A pink taxi

A pink taxi

July 5, 2010

Mission Civilisatrice


I shun political and religious discussions and also shy away from arguing about educational systems. When I start discussing the French system and I discern some contempt or objection, I stop. After all, it is the future of our kids we are talking about and to each his own philosophy.

This opinion letter is not as argumentative as a live dialogue. I thought of writing it in French, but that was like preaching to the converted. Except that I know many French educated who have opted differently for their kids and some new comers, like my parents, who thrust their kids into the system I was educated in, because they believe in its strength.


Besides the beautiful rich language they learn, children of a lycee learn certain values: order, discipline, organization, a certain carthesian mind set also. It goes without saying that at a glance, the system looks archaic. Granted the French still insist on old fashioned principles: good script is one of them. Students use ink fountain pens. Notebooks are filled with reverence.

The primary years are spent mastering the tools of learning: language and mathematics. However, sciences (social and applied) are taught as well. The children overview most scientific themes, review them in larger detail in secondary school and re-review them again in the three final years. Medieval history, for example, is therefore taught three different times in a 13 year long education.

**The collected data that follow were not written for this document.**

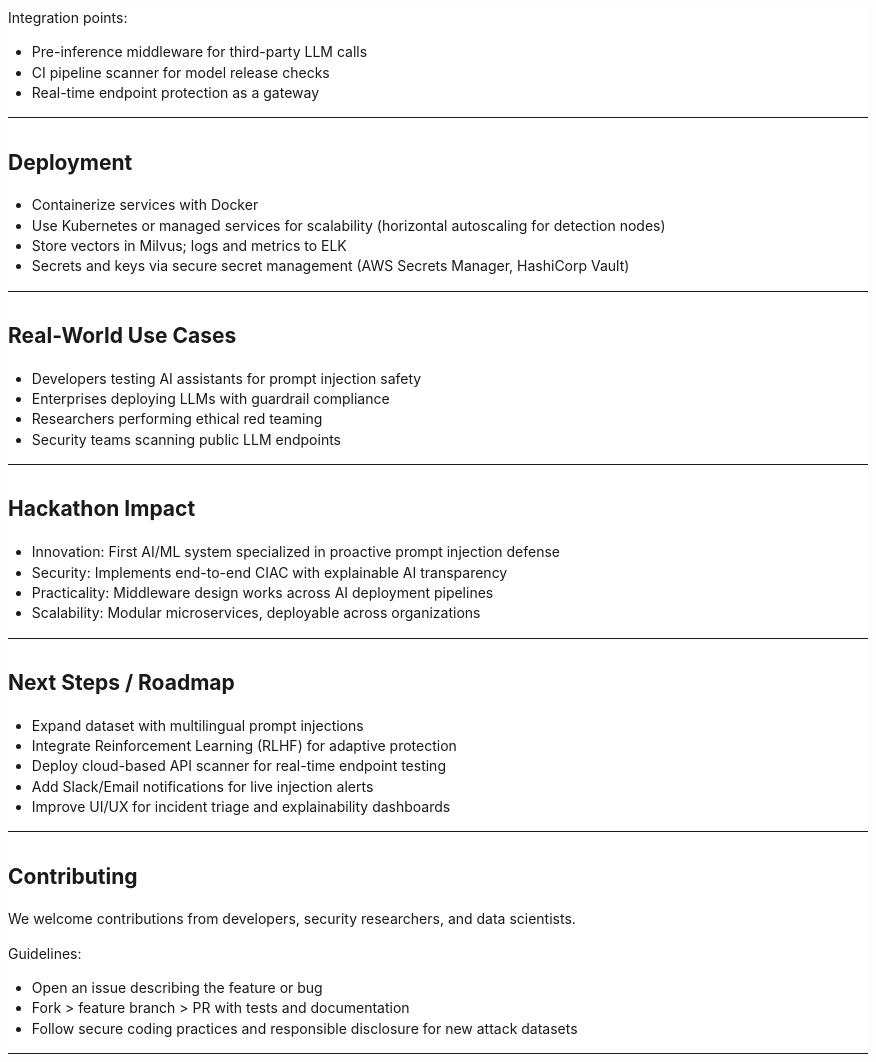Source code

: Integration points:
- Pre-inference middleware for third-party LLM calls
- CI pipeline scanner for model release checks
- Real-time endpoint protection as a gateway

---

## Deployment
- Containerize services with Docker
- Use Kubernetes or managed services for scalability (horizontal autoscaling for detection nodes)
- Store vectors in Milvus; logs and metrics to ELK
- Secrets and keys via secure secret management (AWS Secrets Manager, HashiCorp Vault)

---

## Real-World Use Cases
- Developers testing AI assistants for prompt injection safety
- Enterprises deploying LLMs with guardrail compliance
- Researchers performing ethical red teaming
- Security teams scanning public LLM endpoints

---

## Hackathon Impact
- Innovation: First AI/ML system specialized in proactive prompt injection defense
- Security: Implements end-to-end CIAC with explainable AI transparency
- Practicality: Middleware design works across AI deployment pipelines
- Scalability: Modular microservices, deployable across organizations

---

## Next Steps / Roadmap
- Expand dataset with multilingual prompt injections
- Integrate Reinforcement Learning (RLHF) for adaptive protection
- Deploy cloud-based API scanner for real-time endpoint testing
- Add Slack/Email notifications for live injection alerts
- Improve UI/UX for incident triage and explainability dashboards

---

## Contributing
We welcome contributions from developers, security researchers, and data scientists.

Guidelines:
- Open an issue describing the feature or bug
- Fork > feature branch > PR with tests and documentation
- Follow secure coding practices and responsible disclosure for new attack datasets

---
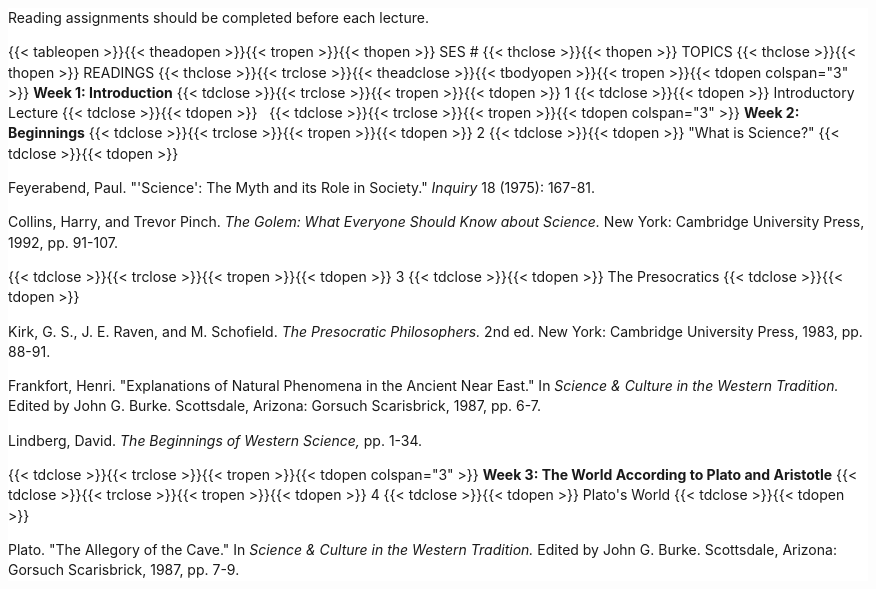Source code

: Reading assignments should be completed before each lecture.

{{< tableopen >}}{{< theadopen >}}{{< tropen >}}{{< thopen >}}
SES #
{{< thclose >}}{{< thopen >}}
TOPICS
{{< thclose >}}{{< thopen >}}
READINGS
{{< thclose >}}{{< trclose >}}{{< theadclose >}}{{< tbodyopen >}}{{< tropen >}}{{< tdopen colspan="3" >}}
**Week 1: Introduction**
{{< tdclose >}}{{< trclose >}}{{< tropen >}}{{< tdopen >}}
1
{{< tdclose >}}{{< tdopen >}}
Introductory Lecture
{{< tdclose >}}{{< tdopen >}}
 
{{< tdclose >}}{{< trclose >}}{{< tropen >}}{{< tdopen colspan="3" >}}
**Week 2: Beginnings**
{{< tdclose >}}{{< trclose >}}{{< tropen >}}{{< tdopen >}}
2
{{< tdclose >}}{{< tdopen >}}
"What is Science?"
{{< tdclose >}}{{< tdopen >}}

Feyerabend, Paul. "'Science': The Myth and its Role in Society." *Inquiry* 18 (1975): 167-81.

Collins, Harry, and Trevor Pinch. *The Golem: What Everyone Should Know about Science.* New York: Cambridge University Press, 1992, pp. 91-107.

{{< tdclose >}}{{< trclose >}}{{< tropen >}}{{< tdopen >}}
3
{{< tdclose >}}{{< tdopen >}}
The Presocratics
{{< tdclose >}}{{< tdopen >}}

Kirk, G. S., J. E. Raven, and M. Schofield. *The Presocratic Philosophers.* 2nd ed. New York: Cambridge University Press, 1983, pp. 88-91.

Frankfort, Henri. "Explanations of Natural Phenomena in the Ancient Near East." In *Science & Culture in the Western Tradition.* Edited by John G. Burke. Scottsdale, Arizona: Gorsuch Scarisbrick, 1987, pp. 6-7.

Lindberg, David. *The Beginnings of Western Science,* pp. 1-34.

{{< tdclose >}}{{< trclose >}}{{< tropen >}}{{< tdopen colspan="3" >}}
**Week 3: The World According to Plato and Aristotle**
{{< tdclose >}}{{< trclose >}}{{< tropen >}}{{< tdopen >}}
4
{{< tdclose >}}{{< tdopen >}}
Plato's World
{{< tdclose >}}{{< tdopen >}}

Plato. "The Allegory of the Cave." In *Science & Culture in the Western Tradition.* Edited by John G. Burke. Scottsdale, Arizona: Gorsuch Scarisbrick, 1987, pp. 7-9.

Children are also faced with all the subjects from a very early age: geometry as soon as they can hold a ruler, biology and physics simultaneously, enter geology and chemistry soon after and add in algebra, statistics, economics and philosophy. Nothing is too abstract or complex. Languages are also being introduced at the very beginning of first grade (if not sooner).



While teachers may sound rigid and character breaking, I differ on that point. They are simply critical and realistic. Till now they have never made an accusation against me or my children that were false. Moreover, I have noticed that teachers today have added more creativity in their style.

Around the world, children have been the product of this mission civilisatrice, that only uses France as a case study to better understand history and geography and economics. Eventually, the baccalaureate student will be tested on "international relations since 1945" and the economy of Russia, or the geography of China.

I once had my child in a private school in Geneva before moving him to the French school in Dubai. I was impressed to discover that the level of education was not correlated with the tuition and that Dubai's school which is "subsidized" by the French government ( desiring to upkeep its cultural presence in the world) has the same level as that school he abandoned in Switzerland.


French education remains classic in approach, reliable, minus the frills of "happy childhood" and "many sports" that other systems offer. The children, for the largest part, acquire mathematical and analytical skills that propel them easily into any higher education system they choose.

2 comments:

  1. Certainly education is a touchy and sensitive subject!After all it is the road that determines our voyage in life.I went to an Islamic school in Beirut where I was taught Arabic,Qoran and theology at it's best.It formed the basis of my education until the Brevet level or intermediary school.I learnt math and science and Einglish was my second language.Born after the French mandate of Lebanon,my family was avid anti French and very tilted towards Arabic and English.
    Then I had the transfer to a Quaker's school in the mountains of Lebanon,a school founded by English Friends.That drew my second stage in my educational life,where English became my first language,and the emphasis was made on math and the sciences,and I ended up passing the Oxford/ Cambridge GCE certificate.French was the lowest on our scale of priorities!
    My third transformation was the seven memorable years I spent at the American University of Beirut,where the educational system was open and liberal,that prepared me for my working life.
    Enrolling our four children into the French system was the brainchild of my wife.Living in Dubai in the early Seventies,the norm would have been to put the kids into a Lebanese school,or an English school.Our house was a minute walk from the American school!Against all odds,we ended up sending our first to the small Lycee school,just started in Sharjah,a 40-minute drive from Dubai.Her siblings followed in her steps,before they ended up getting their baccalaureate degrees from Geneva,and their higher education in the USA.
    In retrospect ,which system is better?It all depends on what each voyager in life thinks and decides for his own children!